Back To Basics, article by Joe Clark, CFP

The excitement begins when the NYSE bell rings at 9:30 EST. Wall Street begins trading stocks or equity, representing ownership in thousands of companies.  Willing buyers and sellers meet at an agreed-upon price and ownership transfers.  By 4:00 EST, over two billion shares on average will trade hands.

The interesting part is the price exchanged per share.  Where does the valuation come from, and what is the most accurate reflection of what a company is worth?  The price for one share of a company stock daily is determined by what someone else is willing to pay.  Period.

What about different investment strategies, money managers’ styles, and studying the financials, and what about the fundamentals?
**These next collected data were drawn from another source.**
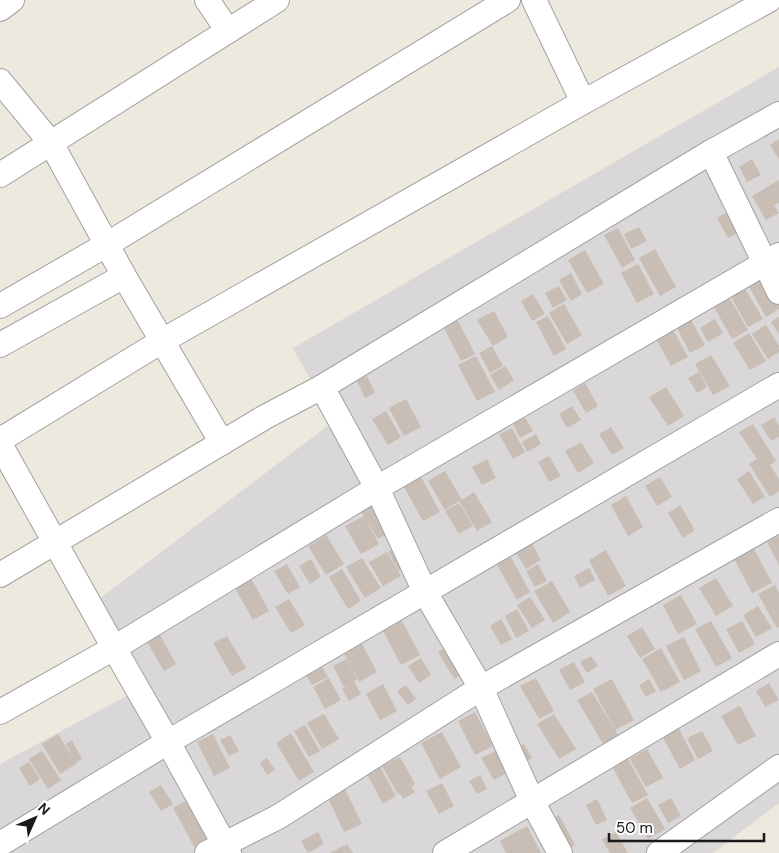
<svg xmlns="http://www.w3.org/2000/svg" width="779" height="853" font-family="'DM Sans',sans-serif">
<style>
.residential{fill:#d9d7d7}
.building{fill:#c9beb5}
.lines{fill:none;stroke-linecap:round;stroke-linejoin:round}
.minor-casing{stroke:#a1a1a1;stroke-width:26}
.minor{stroke:#fff;stroke-width:24}
</style>
<rect width="100%" height="100%" fill="#ede9df"/>
<path class="residential" d="M779 67V803L713 853H0V764L145 686 98 600 334 421 293 348Z"/>
<g class="building">
<path d="M779 139V159L770 145Z"/>
<path d="M752 159 761 175 747 182 739 167Z"/>
<path d="M779 180V203L774 205 779 213 766 220 752 196Z"/>
<path d="M729 211 741 231 728 238 717 218Z"/>
<path d="M639 227 647 241 631 249 624 234Z"/>
<path d="M618 228 635 260 622 268 604 235Z"/>
<path d="M655 249 676 287 660 296 639 258Z"/>
<path d="M585 250 604 284 587 293 568 260Z"/>
<path d="M638 264 654 294 637 303 621 273Z"/>
<path d="M571 273 582 294 571 301 559 280Z"/>
<path d="M763 276 779 304V309L766 317 748 285Z"/>
<path d="M559 286 567 300 553 308 545 293Z"/>
<path d="M744 287 763 319 748 327 730 295Z"/>
<path d="M533 294 545 314 532 321 521 301Z"/>
<path d="M730 299 748 330 732 339 714 307Z"/>
<path d="M564 304 582 335 567 344 549 313Z"/>
<path d="M494 311 508 337 493 346 477 320Z"/>
<path d="M548 316 566 349 554 356 536 322Z"/>
<path d="M779 317V334L771 322Z"/>
<path d="M690 318 705 345 690 353 676 326Z"/>
<path d="M457 319 475 354 461 361 443 326Z"/>
<path d="M715 319 723 333 708 342 700 328Z"/>
<path d="M766 325 779 346V352L768 359 752 334Z"/>
<path d="M672 328 688 357 671 366 655 337Z"/>
<path d="M749 333 766 361 750 370 733 343Z"/>
<path d="M492 346 503 366 490 373 479 353Z"/>
<path d="M711 355 730 386 713 395 695 364Z"/>
<path d="M476 356 495 392 477 401 458 365Z"/>
<path d="M505 366 514 380 499 390 490 375Z"/>
<path d="M699 372 707 387 697 393 688 378Z"/>
<path d="M367 376 375 393 365 398 357 381Z"/>
<path d="M585 383 598 406 586 413 573 391Z"/>
<path d="M666 387 684 416 668 426 649 397Z"/>
<path d="M406 399 421 427 404 436 389 408Z"/>
<path d="M572 406 581 420 567 428 559 414Z"/>
<path d="M386 411 401 437 388 445 372 419Z"/>
<path d="M525 417 533 431 520 438 513 424Z"/>
<path d="M774 417 779 426V437L771 441 761 425Z"/>
<path d="M753 424 776 461 770 465 779 479V491L770 497 749 464 757 459 739 432Z"/>
<path d="M611 427 624 448 612 455 599 434Z"/>
<path d="M512 428 525 452 513 459 499 434Z"/>
<path d="M536 434 541 444 527 452 522 442Z"/>
<path d="M581 442 594 463 578 473 565 451Z"/>
<path d="M549 456 561 476 549 482 538 462Z"/>
<path d="M487 459 496 478 482 485 472 467Z"/>
<path d="M445 471 462 500 474 492 492 522 477 531 459 501 445 510 428 481Z"/>
<path d="M749 471 765 497 753 504 737 479Z"/>
<path d="M421 477 440 512 423 521 404 487Z"/>
<path d="M660 477 672 497 657 506 645 486Z"/>
<path d="M626 496 643 527 628 536 611 505Z"/>
<path d="M377 502 394 530 378 539 361 511Z"/>
<path d="M459 503 473 526 459 534 445 511Z"/>
<path d="M680 505 695 530 683 538 668 513Z"/>
<path d="M364 516 379 544 361 554 345 526Z"/>
<path d="M326 535 344 564 326 575 308 546Z"/>
<path d="M779 536V565L767 542Z"/>
<path d="M531 542 541 560 526 569 515 551Z"/>
<path d="M401 545 412 565 399 571 388 552Z"/>
<path d="M752 545 772 583 752 593 732 555Z"/>
<path d="M606 550 626 586 608 596 589 560Z"/>
<path d="M387 552 401 576 383 586 369 562Z"/>
<path d="M511 557 530 592 517 600 497 565Z"/>
<path d="M362 558 381 588 365 598 346 567Z"/>
<path d="M311 559 321 577 310 584 299 566Z"/>
<path d="M287 564 300 587 288 594 274 571Z"/>
<path d="M538 564 547 581 535 587 526 571Z"/>
<path d="M589 568 595 580 580 588 574 576Z"/>
<path d="M342 569 361 601 348 609 329 577Z"/>
<path d="M250 576 269 611 253 620 233 585Z"/>
<path d="M716 578 733 606 716 616 699 588Z"/>
<path d="M552 581 570 612 553 623 534 591Z"/>
<path d="M775 585 779 593V627L777 628 758 594Z"/>
<path d="M681 595 697 624 678 634 663 605Z"/>
<path d="M530 597 545 620 532 628 517 605Z"/>
<path d="M289 599 305 625 291 633 275 607Z"/>
<path d="M758 606 772 628 756 637 743 615Z"/>
<path d="M517 609 529 631 516 638 505 616Z"/>
<path d="M400 617 420 655 401 665 381 627Z"/>
<path d="M501 619 512 639 501 645 490 626Z"/>
<path d="M711 621 732 658 716 667 695 629Z"/>
<path d="M742 621 755 644 739 653 726 629Z"/>
<path d="M642 627 655 649 640 658 627 636Z"/>
<path d="M156 628 176 664 164 671 143 635Z"/>
<path d="M227 636 246 668 232 676 213 643Z"/>
<path d="M684 637 701 671 684 680 666 646Z"/>
<path d="M453 643 468 671 454 679 438 652Z"/>
<path d="M362 644 377 672 359 682 344 654Z"/>
<path d="M661 648 680 682 661 692 642 659Z"/>
<path d="M591 656 598 666 587 673 580 662Z"/>
<path d="M421 658 431 675 419 683 408 666Z"/>
<path d="M346 659 357 679 354 681 361 694 349 701 342 689 351 684 344 687 333 666Z"/>
<path d="M574 662 585 682 570 690 559 670Z"/>
<path d="M321 665 328 677 312 685 305 674Z"/>
<path d="M329 678 341 700 325 709 313 687Z"/>
<path d="M536 678 554 711 539 719 520 686Z"/>
<path d="M612 679 634 720 615 730 593 689Z"/>
<path d="M649 679 656 691 646 697 639 685Z"/>
<path d="M769 683 779 700 765 707 756 691Z"/>
<path d="M383 684 397 711 380 720 366 694Z"/>
<path d="M406 685 416 699 408 705 397 691Z"/>
<path d="M592 692 618 735 603 744 577 700Z"/>
<path d="M740 706 756 736 738 745 721 716Z"/>
<path d="M475 712 493 746 475 755 458 721Z"/>
<path d="M324 714 339 739 322 749 307 723Z"/>
<path d="M554 714 576 749 559 759 537 724Z"/>
<path d="M305 725 320 751 309 757 294 731Z"/>
<path d="M678 727 695 760 680 769 662 736Z"/>
<path d="M702 731 713 751 698 759 687 738Z"/>
<path d="M442 732 461 767 440 779 421 743Z"/>
<path d="M291 733 314 772 299 781 276 743Z"/>
<path d="M58 734 73 758 66 744 72 740 82 759 76 763V764L60 774 42 744Z"/>
<path d="M213 734 230 768 214 776 197 742Z"/>
<path d="M230 735 239 751 229 756 220 740Z"/>
<path d="M524 744 532 758 518 765 510 751Z"/>
<path d="M647 749 663 778 646 787 630 759Z"/>
<path d="M497 750 509 772 494 780 481 758Z"/>
<path d="M42 751 61 780 48 789 29 759Z"/>
<path d="M400 757 415 784 411 787 415 792 403 799 400 793 398 794 382 766Z"/>
<path d="M267 758 275 770 267 775 260 763Z"/>
<path d="M628 759 648 795 632 803 613 768Z"/>
<path d="M29 762 40 779 30 786 19 768Z"/>
<path d="M380 767 396 796 383 804 367 774Z"/>
<path d="M480 775 487 789 477 794 469 781Z"/>
<path d="M442 783 454 806 439 814 426 791Z"/>
<path d="M161 785 173 804 161 811 149 792Z"/>
<path d="M344 787 362 824 344 832 327 796Z"/>
<path d="M194 797 216 837 195 848 173 808Z"/>
<path d="M647 798 665 829 648 839 630 808Z"/>
<path d="M671 798 681 816 668 823 658 805Z"/>
<path d="M597 799 607 820 596 825 586 805Z"/>
<path d="M559 815 575 845 560 852 545 823Z"/>
<path d="M527 826 541 853H506L500 841Z"/>
<path d="M318 832 324 844 308 853 301 841Z"/>
<path d="M616 832 628 853H610L602 839Z"/>
<path d="M347 844 353 853H330Z"/>
</g>
<g class="lines">
<g class="minor-casing">
<g id="minor">
<path d="M207 0 228 31"/>
<path d="M534 0 583 102"/>
<path d="M0 9 12 0"/>
<path d="M0 81 51 143 124 276 222 443"/>
<path d="M711 152 779 292"/>
<path d="M0 175 277 0"/>
<path d="M0 306 106 245 508 0"/>
<path d="M0 345 124 276"/>
<path d="M322 387 377 488 425 592 481 688 532 801 560 853"/>
<path d="M0 440 162 341 583 102 769 0"/>
<path d="M0 444 114 648 0 712"/>
<path d="M0 575 265 417 322 387 711 152 779 114"/>
<path d="M0 844 168 742 779 385"/>
<path d="M207 853 278 817 481 688 779 520"/>
<path d="M229 853 168 742 114 648 377 488 779 255"/>
<path d="M445 853 779 654"/>
<path d="M659 853 779 767"/>
</g>
</g>
<use href="#minor" class="minor"/>
</g>
<g transform="translate(35 818) rotate(45)" stroke="#ffffff" stroke-width="4" paint-order="stroke">
<path d="M0-4L9 19L0 12L-9 19Z" fill="#1a1a1a"/>
<text y="-8" font-size="14" font-weight="bold" text-anchor="middle" fill="#1a1a1a">N</text>
</g>
<path d="M609 833v8h155v-8" fill="none" stroke="#1a1a1a" stroke-width="2.5"/>
<text x="616" y="833" font-size="15" fill="#1a1a1a" stroke="#ffffff" stroke-width="4" paint-order="stroke">50 m</text>
</svg>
Don’t any of these considerations count?  Sure they do, but it is all perspective.  The fundamentals apply to the share price only to the extent they influence a particular buyer or seller of the stock.

Economists tend to discuss the fair value of the entire company’s value-based estimated earnings and the current economic cycle.  Investors use that value and divide it by the number of shares outstanding to determine what a fair price for the stock should be.  Today, the analysts will do the math for you and provide their thoughts per share.
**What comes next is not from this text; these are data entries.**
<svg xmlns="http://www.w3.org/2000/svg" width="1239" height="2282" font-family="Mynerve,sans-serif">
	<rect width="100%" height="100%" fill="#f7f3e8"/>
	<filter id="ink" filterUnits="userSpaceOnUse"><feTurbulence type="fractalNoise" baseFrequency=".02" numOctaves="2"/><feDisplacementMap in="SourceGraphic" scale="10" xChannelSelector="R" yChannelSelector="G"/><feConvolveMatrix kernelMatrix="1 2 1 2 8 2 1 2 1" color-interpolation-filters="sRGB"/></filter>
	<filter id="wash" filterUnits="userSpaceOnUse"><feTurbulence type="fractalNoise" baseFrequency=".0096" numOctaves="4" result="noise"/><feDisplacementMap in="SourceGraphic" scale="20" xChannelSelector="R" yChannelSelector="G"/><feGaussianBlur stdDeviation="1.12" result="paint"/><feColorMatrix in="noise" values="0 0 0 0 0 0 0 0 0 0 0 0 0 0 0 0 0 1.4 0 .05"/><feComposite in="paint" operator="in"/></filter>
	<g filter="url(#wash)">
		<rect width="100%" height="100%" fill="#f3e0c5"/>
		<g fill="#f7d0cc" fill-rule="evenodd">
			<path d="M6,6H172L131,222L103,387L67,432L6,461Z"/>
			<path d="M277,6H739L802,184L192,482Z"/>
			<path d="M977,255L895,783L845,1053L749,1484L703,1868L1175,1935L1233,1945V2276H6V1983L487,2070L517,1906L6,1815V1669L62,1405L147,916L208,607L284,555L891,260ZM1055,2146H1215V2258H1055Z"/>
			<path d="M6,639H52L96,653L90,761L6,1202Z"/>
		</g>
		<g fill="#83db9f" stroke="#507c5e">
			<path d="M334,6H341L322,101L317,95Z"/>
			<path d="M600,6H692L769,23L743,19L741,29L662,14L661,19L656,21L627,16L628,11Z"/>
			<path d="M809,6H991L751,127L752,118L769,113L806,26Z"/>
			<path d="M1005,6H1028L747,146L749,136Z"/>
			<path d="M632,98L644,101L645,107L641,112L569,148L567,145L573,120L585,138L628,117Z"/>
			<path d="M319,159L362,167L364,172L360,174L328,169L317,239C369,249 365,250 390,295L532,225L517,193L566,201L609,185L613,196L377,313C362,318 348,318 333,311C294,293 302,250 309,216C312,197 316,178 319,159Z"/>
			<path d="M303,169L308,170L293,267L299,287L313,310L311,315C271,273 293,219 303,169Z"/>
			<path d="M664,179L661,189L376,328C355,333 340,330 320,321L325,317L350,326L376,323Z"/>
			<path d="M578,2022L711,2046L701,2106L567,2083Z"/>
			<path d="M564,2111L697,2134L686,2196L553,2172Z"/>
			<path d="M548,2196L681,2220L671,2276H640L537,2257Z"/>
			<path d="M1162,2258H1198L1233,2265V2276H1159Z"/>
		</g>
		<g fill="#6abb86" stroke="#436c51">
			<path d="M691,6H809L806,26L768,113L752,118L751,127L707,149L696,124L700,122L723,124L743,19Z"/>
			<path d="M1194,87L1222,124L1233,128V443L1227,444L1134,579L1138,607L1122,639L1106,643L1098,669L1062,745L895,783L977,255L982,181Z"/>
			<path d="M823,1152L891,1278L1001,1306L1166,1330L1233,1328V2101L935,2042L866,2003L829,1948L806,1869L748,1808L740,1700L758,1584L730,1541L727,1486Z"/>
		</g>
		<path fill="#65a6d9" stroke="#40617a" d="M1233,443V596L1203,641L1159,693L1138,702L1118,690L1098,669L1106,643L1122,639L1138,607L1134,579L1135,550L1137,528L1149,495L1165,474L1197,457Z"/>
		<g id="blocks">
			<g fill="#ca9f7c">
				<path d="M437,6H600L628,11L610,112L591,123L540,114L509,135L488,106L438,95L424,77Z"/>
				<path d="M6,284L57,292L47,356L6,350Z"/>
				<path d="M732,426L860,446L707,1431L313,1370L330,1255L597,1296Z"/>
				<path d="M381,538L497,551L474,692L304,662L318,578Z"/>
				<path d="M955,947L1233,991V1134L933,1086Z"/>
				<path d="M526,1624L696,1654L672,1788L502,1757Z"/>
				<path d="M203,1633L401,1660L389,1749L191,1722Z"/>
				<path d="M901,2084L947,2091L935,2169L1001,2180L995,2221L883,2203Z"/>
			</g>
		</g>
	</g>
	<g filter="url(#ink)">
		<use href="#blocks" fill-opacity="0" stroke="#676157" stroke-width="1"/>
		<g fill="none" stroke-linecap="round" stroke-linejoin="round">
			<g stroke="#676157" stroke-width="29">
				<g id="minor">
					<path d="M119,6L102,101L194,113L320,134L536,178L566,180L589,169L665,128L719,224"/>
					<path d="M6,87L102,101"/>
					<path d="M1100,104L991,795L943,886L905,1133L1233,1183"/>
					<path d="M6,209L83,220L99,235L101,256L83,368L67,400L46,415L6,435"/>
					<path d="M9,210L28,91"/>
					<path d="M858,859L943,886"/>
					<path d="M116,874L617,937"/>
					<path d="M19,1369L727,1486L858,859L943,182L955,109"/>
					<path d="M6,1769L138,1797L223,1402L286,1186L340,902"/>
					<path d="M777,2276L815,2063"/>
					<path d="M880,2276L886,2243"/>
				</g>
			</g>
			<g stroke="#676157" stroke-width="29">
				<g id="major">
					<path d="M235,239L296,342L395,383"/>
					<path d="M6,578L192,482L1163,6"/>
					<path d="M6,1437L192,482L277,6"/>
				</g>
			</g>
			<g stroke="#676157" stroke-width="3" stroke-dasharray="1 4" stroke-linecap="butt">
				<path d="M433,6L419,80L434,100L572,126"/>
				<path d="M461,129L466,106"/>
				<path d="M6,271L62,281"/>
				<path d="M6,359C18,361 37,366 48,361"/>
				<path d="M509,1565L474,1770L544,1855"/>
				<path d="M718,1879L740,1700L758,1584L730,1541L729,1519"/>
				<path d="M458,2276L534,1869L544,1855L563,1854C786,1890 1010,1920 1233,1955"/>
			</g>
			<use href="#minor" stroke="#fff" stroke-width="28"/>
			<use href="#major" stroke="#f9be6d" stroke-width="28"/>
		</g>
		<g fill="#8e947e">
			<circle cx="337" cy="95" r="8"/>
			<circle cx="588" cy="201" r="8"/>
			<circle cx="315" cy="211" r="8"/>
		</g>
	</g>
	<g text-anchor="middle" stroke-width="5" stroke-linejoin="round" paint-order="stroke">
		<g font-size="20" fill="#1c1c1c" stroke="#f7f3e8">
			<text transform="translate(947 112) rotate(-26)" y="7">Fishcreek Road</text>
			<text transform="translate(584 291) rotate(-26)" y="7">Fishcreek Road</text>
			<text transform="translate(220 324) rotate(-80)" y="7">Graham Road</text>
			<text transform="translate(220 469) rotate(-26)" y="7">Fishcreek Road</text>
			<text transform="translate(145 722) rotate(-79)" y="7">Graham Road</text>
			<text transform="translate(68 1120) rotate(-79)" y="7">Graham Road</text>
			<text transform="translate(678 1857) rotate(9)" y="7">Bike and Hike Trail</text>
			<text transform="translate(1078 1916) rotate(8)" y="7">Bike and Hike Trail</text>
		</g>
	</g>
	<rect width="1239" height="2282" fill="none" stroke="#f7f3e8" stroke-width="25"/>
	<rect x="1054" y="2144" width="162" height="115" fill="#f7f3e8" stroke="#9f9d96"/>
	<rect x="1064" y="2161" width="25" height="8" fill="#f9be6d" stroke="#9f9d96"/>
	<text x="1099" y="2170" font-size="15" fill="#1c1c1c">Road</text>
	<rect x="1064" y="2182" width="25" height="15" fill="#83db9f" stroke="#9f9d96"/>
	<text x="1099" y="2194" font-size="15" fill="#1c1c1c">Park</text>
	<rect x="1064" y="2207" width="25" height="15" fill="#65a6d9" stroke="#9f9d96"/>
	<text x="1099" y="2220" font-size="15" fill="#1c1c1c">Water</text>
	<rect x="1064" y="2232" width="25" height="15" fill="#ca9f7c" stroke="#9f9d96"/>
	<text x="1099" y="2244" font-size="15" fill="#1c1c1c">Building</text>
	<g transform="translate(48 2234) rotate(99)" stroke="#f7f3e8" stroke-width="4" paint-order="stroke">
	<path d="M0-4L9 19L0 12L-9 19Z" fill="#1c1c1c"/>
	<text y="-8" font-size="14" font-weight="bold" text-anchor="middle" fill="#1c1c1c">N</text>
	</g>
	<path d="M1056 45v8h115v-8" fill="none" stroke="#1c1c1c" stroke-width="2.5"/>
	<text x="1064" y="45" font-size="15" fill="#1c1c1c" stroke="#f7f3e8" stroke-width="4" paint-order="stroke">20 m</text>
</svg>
The exciting part is that the best in the business don’t agree on fair value.  You’re thinking (or You may be thinking), “Come on, Joe, you are dealing with semantics and a few pennies per share. What’s the big deal?” The big deal is that sometimes fair value is in the beholder’s eye, even when it comes to the big boys.

An experiment reported on November 19, 2007, had Standard and Poor’s and Morningstar face off for determining fair value. Both firms assigned their reasonable price-point for the 30 stocks in the Dow Jones Industrial Average.  Morningstar provided a significantly higher value to three companies, while S&P assigned a significantly higher value to 3 others.  The two firms disagreed on 12 of the 30 stocks in deciding whether the current stock price was higher or lower than fair value.  Only 8 of the 30 stocks found a price where the fair value was determined to be within 10% of what the two firms agreed upon independently.
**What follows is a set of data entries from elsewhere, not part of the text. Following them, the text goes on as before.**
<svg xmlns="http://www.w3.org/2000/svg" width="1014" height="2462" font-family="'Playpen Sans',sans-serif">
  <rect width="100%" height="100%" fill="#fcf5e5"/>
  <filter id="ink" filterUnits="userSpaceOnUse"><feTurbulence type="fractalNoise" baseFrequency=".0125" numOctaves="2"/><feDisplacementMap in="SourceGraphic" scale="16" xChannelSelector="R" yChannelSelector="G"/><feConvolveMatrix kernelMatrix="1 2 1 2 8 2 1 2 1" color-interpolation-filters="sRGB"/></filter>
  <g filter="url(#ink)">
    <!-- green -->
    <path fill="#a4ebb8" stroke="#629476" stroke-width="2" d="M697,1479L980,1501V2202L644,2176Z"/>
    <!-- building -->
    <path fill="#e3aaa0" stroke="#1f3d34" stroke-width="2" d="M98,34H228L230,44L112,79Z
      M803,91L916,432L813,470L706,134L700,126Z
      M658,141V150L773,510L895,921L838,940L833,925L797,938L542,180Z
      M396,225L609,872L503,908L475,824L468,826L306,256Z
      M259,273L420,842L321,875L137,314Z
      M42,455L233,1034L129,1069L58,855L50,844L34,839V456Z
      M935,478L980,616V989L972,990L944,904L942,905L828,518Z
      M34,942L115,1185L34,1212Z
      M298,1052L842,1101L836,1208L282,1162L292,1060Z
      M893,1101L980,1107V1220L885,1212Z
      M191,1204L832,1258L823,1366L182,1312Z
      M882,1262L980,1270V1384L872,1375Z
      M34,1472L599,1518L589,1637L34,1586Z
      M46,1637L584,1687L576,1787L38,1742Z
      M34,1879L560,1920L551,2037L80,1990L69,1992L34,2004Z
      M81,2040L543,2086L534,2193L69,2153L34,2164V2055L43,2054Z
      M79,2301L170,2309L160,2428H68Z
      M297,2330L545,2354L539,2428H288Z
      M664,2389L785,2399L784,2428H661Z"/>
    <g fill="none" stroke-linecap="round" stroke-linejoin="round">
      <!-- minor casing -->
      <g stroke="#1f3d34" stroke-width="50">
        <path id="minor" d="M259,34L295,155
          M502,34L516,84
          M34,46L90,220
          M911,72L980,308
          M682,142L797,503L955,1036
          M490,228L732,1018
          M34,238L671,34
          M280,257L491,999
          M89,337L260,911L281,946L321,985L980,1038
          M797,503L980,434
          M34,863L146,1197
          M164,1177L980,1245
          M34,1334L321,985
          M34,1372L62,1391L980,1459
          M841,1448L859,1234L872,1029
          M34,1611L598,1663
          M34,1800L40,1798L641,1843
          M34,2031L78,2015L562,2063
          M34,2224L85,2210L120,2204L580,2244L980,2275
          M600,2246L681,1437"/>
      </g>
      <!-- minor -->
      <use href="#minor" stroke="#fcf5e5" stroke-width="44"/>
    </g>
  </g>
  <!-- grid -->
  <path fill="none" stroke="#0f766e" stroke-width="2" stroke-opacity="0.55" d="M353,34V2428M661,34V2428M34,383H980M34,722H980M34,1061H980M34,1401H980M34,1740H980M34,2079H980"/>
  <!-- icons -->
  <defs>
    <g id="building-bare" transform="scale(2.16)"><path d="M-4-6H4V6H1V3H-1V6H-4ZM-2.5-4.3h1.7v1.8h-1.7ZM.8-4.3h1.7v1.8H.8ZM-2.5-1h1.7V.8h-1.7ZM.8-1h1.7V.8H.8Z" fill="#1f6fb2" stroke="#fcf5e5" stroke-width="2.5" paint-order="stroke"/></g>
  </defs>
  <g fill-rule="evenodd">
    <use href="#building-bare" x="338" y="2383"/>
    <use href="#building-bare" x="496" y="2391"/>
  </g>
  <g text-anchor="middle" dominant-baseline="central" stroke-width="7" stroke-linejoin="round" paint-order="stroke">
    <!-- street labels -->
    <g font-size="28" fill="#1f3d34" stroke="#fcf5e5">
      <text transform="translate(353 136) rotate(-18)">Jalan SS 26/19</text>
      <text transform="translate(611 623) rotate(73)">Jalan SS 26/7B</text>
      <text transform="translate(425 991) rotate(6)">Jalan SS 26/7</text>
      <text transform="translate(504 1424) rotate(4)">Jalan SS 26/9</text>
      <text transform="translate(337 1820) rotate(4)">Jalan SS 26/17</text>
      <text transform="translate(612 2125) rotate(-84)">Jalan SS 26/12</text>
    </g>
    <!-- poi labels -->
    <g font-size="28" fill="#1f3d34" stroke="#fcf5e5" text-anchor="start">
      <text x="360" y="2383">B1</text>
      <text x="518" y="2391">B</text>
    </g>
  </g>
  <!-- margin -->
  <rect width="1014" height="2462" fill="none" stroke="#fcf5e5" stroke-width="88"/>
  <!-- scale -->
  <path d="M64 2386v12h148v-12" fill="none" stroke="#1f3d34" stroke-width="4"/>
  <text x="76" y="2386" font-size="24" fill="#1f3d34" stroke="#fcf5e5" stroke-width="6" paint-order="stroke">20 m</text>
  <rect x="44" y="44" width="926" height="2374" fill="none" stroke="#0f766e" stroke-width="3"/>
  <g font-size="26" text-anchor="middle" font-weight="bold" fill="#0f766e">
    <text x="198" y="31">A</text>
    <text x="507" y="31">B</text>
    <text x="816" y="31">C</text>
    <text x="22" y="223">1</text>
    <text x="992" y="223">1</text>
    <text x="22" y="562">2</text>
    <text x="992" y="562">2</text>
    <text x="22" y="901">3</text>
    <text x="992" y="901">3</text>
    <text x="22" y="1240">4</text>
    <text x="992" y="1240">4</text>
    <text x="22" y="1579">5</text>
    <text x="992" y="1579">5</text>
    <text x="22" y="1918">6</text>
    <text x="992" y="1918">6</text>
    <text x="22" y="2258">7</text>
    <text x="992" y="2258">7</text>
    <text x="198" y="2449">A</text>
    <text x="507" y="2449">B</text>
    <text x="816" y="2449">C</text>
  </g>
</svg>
The same arguments are being made for companies like Tesla today. This morning, two analysts had price targets for the stock substantially different than the current price. Both are paid to study the company and could not be further from agreement. Tesla is now the fifth-largest company by market capitalization. These are significant issues.

You can study the company’s fundamentals business model, management team, demographics, and the rest of the financial data, concluding at what price you are willing to invest or sell. Keep in mind, the person on the other side of the trade has access to the same information! The share price paid is often determined by the emotional aspects of an overall market, with the final justification for the action being rationalized with logic afterward.